Please restate, word for word, each line from the one containing "- One-Way Analysis of Variance (ANOVA)" through the end of the entries below.
* * *
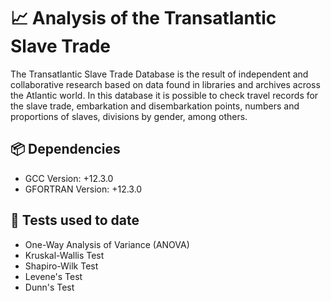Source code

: # 📈 Analysis of the Transatlantic Slave Trade

The Transatlantic Slave Trade Database is the result of independent and collaborative research based on data found in libraries and archives across the Atlantic world. In this database it is possible to check travel records for the slave trade, embarkation and disembarkation points, numbers and proportions of slaves, divisions by gender, among others.

## 📦 Dependencies

- GCC Version: +12.3.0
- GFORTRAN Version: +12.3.0 

## 🧪 Tests used to date

- One-Way Analysis of Variance (ANOVA)
- Kruskal-Wallis Test
- Shapiro-Wilk Test
- Levene's Test
- Dunn's Test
* * *
## TASK SOLUTION:
- One-Way Analysis of Variance (ANOVA)
- Kruskal-Wallis Test
- Shapiro-Wilk Test
- Levene's Test
- Dunn's Test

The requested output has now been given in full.